Story for performance #701
webcast from Madrid at 09:30PM, 22 May 07

It was quite nearby, so we walked on foot, two by two. The lane was almost overgrown with nettles and it was hardly even summer. But the land is very fertile round here. Have you heard that expression when they say that ‘vines grow wild in all the hills’? Meaning that a man hardly has to lift a finger to live well. But we are not lazy around here. We are an industrious people, they are the lazy ones.

We came to the bridge and the military police were there and they had an APC, but they didn’t stop us. They were actually waiting for us. It was like our own private guard; around five hundred of them. Some of them I recognised as Special Units from Winchester. I was in Winchester before. It used to be the capital, did you know that? Not in my lifetime. I mean hundreds of years ago. A thousand, maybe. But I was there once, so I know their uniforms. Even that seems a long time ago. There was a beautiful cathedral there, too. Very famous. It seems like a different age. When I think about that part of the country it seems as if it was always spring and everything was enjoyable and flourishing. The happiness of plenty. Or maybe it’s just that I was young, and probably I was in love.

We waited there for a while, by the bridge, but the sun was out and we could have been queuing for a football match, or a concert. We were talking amongst ourselves and someone ahead in the line had a few cigarettes left. He’d light one and then pass it around, so those few of us nearby would all take a puff—you know we were quite the connoisseurs, taking extravagant puffs from these knock-off cigarettes. But we felt lucky. And we were. Listen. I am still here. Talking to you now.

But we had time to kill and people were telling stories. One man from Bentley, I don’t know his name and I missed the beginning of his story, but he was saying, ‘My son is a natural. There were not enough men in the town to hold him!’ And we all enjoyed this and felt as proud as if he was talking about our own sons.

Someone else told us about a wedding party where they forced the bridegroom and his friends to dig a hole in the earth. Just like that. In his own orchard. At a wedding. Or maybe it wasn’t a wedding. Maybe it was a funeral. Well, either way. It’s not important. But you know that this is not something you want to happen to you! Believe me, when someone with a gun tells you to dig a hole you know what the outcome is going to be and what will end up in that hole! But that is a very difficult situation to get out of—you can’t talk your way out of that one! Anyway, there but for the grace of God. Do you understand? It means that it could have happened to any one of us. I was almost in tears to think about it.

There was a funny story too—I can’t remember. Something about a woman and her daughter. I think the daughter was this guy’s niece. Who was telling the story. And this was when those wretches were going from door to door. And they had no respect at all. They would trash your house, but that was nothing. The worst of it was that wives and daughters were not safe.

But this woman tricked one of them. I don’t know how, but somehow she flattered him into her confidence—perhaps they knew each other from before. And he knew there was no man of the house, and probably thought he knew which side his bread was buttered—do you know that expression? He thought he was onto a good thing.
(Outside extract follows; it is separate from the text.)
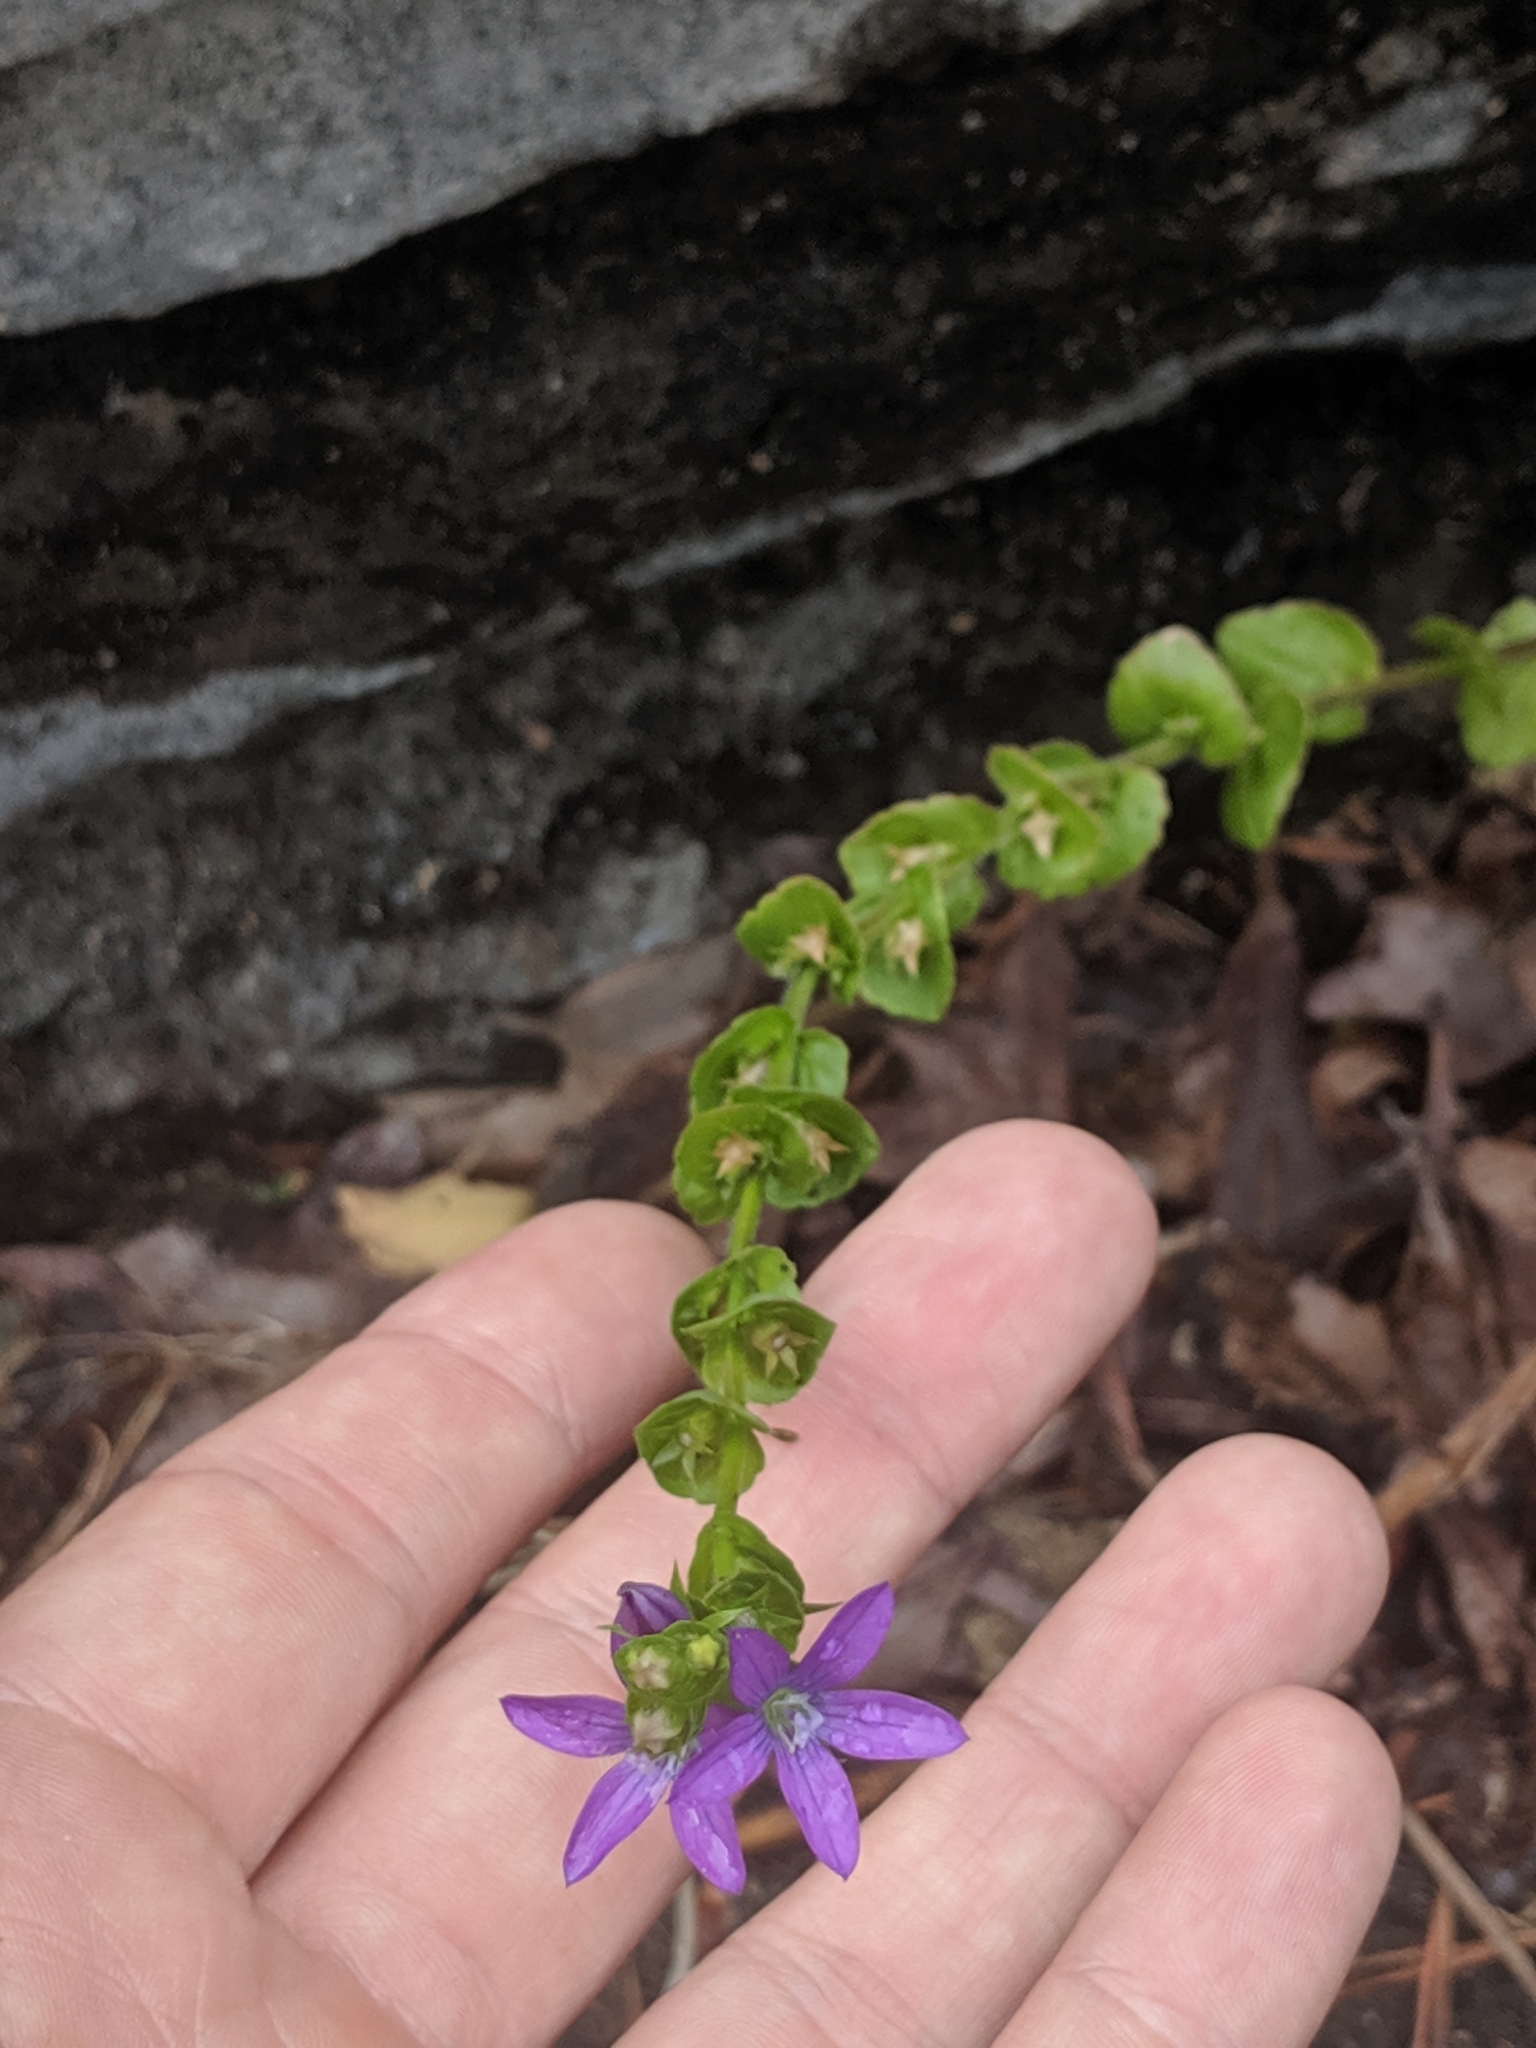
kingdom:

And somehow…I can’t remember how. Ah! Perhaps she hinted that after all this was over, he could marry her daughter or something like that. And her daughter was quite a prize. Stunningly beautiful. So she tricked him into thinking that she would let him see her daughter naked, first. As a promise of things to come, I suppose. Anyway—I’m not telling the story very well, but the mother then winked and said to him, ‘Listen, big man, if you are going to see her naked, then maybe she ought to see you naked as well.’ So he took his clothes off and…She had probably slipped him a mickey also. That’s one of our expressions when someone puts Rohypnol in your drink. So he went along with this, and was congratulating himself on what a clever man he was and thinking about the delights that awaited him. But the mother took his clothes and hid them. Did she hide them? I don’t know. Maybe he was asleep by that time; drugged. But he was completely naked! And the daughter wasn’t undressed at all!

So while he was sleeping, they threw his clothes on the fire and then they locked him in the flat and the two of them ran away. That was it! And there were only women’s clothes there; beautiful lacy underwear and things. By the time he woke up, all his friends were long gone, and he had to put on a petticoat. And go looking for the rest of his unit like that!

Sorry, I didn’t tell it very well, but it was something like that. It’s hardly credible, but apparently it’s true.

Anyway, we didn’t wait there long. From there they put us up in the secondary school and they told us not to walk around with ID cards—they took our ID cards, for obvious reasons. But nothing much happened. We were lucky. I had to take this mobile phone across the dam. That was about the only risky moment.

Adapted for performance by Barbara Campbell from a story by Tony White.